Eine magische Tänzerin

Von Wiebke Hüster |
Der Titel, den diese Tänzerin trug, wird denkbar selten vergeben – Primaballerina Assoluta. In mehr als 120 Rollen verzauberte Eva Evdokimova das Publikum weltweit – mit dem London Festival Ballet, dem Ballett der Pariser Oper, in Berlin, New York oder Mailand.
An Superlativen war ihre außergewöhnliche Karriere reich: Sie war die erste Amerikanerin, die den Internationalen Ballettwettbewerb in Varna gewann, die erste nicht-dänische Ballerina, die am Königlich-Dänischen Ballett in Kopenhagen die großen Bournonville-Rollen tanzen durfte, und die erste Amerikanerin, die mit dem Kirov-Ballett in Leningrad auftreten durfte. Als sie 1990 nach Berlin zurückkehrte, wo sie zwölf Jahre lang zum Ballett der Deutschen Oper gehört hatte, dankte man ihr mit 40 Minuten Standing Ovations, während derer sie 67 Mal vor den Vorhang treten musste.

Jetzt ist Eva Evdokimova, in Genf geborene Tochter eines Exilbulgaren und einer Amerikanerin, mit nur 59 Jahren gestorben. Eva Evdokimova war ein sehr zurückgezogen lebender Star. Auf der Bühne war sie eine so auffallend schöne Tänzerin, dass Rudolf Nurejew während 15 Jahren immer wieder mit ihr auftrat. Vor allem in "Giselle" und "La Sylphide", den beiden berühmtesten Balletten der romantischen Epoche, waren die beiden ein unvergleichliches Paar.
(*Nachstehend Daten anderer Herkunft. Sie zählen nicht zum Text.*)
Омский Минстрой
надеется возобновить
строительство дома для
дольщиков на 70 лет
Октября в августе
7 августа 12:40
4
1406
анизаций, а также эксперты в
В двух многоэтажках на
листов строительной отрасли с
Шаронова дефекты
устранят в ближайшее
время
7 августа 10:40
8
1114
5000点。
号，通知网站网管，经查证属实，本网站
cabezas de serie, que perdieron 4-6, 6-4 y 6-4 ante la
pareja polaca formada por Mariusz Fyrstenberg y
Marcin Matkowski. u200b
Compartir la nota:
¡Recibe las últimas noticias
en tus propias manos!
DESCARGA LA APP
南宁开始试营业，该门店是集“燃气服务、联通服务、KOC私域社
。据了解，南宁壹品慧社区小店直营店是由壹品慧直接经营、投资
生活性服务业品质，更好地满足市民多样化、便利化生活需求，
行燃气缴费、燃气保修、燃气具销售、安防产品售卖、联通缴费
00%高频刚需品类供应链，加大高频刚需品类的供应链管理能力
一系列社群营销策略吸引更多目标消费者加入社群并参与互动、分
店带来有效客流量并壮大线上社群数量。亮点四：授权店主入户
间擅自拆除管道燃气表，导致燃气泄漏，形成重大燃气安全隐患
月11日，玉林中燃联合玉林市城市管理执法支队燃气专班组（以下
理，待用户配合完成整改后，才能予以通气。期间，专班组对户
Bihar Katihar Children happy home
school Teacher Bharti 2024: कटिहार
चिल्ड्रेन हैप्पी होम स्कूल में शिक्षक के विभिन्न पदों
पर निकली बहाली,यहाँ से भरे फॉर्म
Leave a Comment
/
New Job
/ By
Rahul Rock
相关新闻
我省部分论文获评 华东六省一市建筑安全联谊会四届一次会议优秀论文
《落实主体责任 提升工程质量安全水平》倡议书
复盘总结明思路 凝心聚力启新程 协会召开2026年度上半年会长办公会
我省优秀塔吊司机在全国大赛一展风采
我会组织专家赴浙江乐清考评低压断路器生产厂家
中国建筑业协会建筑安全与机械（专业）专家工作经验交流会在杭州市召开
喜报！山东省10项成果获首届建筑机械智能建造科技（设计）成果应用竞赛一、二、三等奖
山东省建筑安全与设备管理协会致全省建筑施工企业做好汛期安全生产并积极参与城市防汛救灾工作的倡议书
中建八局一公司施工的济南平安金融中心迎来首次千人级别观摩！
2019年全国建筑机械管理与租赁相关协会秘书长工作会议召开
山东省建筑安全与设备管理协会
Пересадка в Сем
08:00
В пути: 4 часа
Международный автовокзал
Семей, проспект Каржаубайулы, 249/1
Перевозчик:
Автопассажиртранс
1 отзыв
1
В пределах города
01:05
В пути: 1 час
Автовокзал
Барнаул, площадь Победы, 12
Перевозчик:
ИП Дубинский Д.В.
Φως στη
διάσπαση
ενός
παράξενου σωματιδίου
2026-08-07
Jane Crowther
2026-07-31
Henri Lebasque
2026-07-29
Eva Evdokimova wurde zur Primaballerina Assoluta ernannt nicht nur aufgrund ihrer wundervollen Technik. Ihre körperliche Schönheit – die idealen langen Beine, der perfekt gewölbte Spann, ihre freien, grazilen Arme ließen sie wie prädestiniert erscheinen für die Rollen des romantischen Repertoires. Technisch war sie so vollkommen, weil sie sehr hart mit verschiedenen Lehrern studiert hatte – zunächst an der Royal Ballet School in London. Ihre drei Jahre in Kopenhagen gaben ihr ungeheure Kraft, denn die braucht es, um die feinen, leichten, schnellen, battierten Sprünge, an denen Bournonvilles Ballette so reich sind, auszuführen. Sie hatte auch Lehrer, die sie nach der Vaganova-Methode unterrichteten – hierher stammten ihre Eleganz, ihr Kondition und das Epaulement – also die richtige Koordination der Positionen von Kopf, Schultern und Hüften zueinander.

Und doch waren Virtuosität und Schönheit nur ein Teil der Magie. Evdokimova hatte auch durch ihre Arbeit mit zeitgenössischen Choreographen eine ganz eigene Vorstellung davon, wie ihre Rollen – auch die klassischen Rollen – mit Geist und Seele zu erfüllen wären. Sie verstand und sie empfand, was sie tanzte, so deutlich wie kaum eine andere Tänzerin ihrer Generation. 1985 verließ sie die Deutsche Oper im Zorn, die Leitung des Hauses, fand sie, setze sich nicht genug für das Ballett ein. So ging Eva Evdokimova nach New York, und das deutsche Publikum war geschockt.

Evdokimova aber wurde ein gefragter Coach der großen Rollen des Repertoires. Mit den amerikanischen Tänzern, so sagte sie 2005 in einem Interview, müsse sie besonders an Ausstrahlung und Bühnenpräsenz arbeiten. Auch am Epaulement vielleicht, oder daran, wie man organisch atmet, mit der Musik. Aber technisch seien die Tänzer dort sehr gut. Aber sie versuchte, in einem Workshop auch mal einfach eine Dreiviertelstunde zu sprechen, ihnen zu erklären, wie wichtig es sei, dass sie gebildet seien, dass sie Bücher lesen und in Ausstellungen gehen. Sie wollte ihnen zeigen, dass es für ihre Rolleninterpretationen wichtig ist, " tief unter die Oberfläche hinabzutauchen".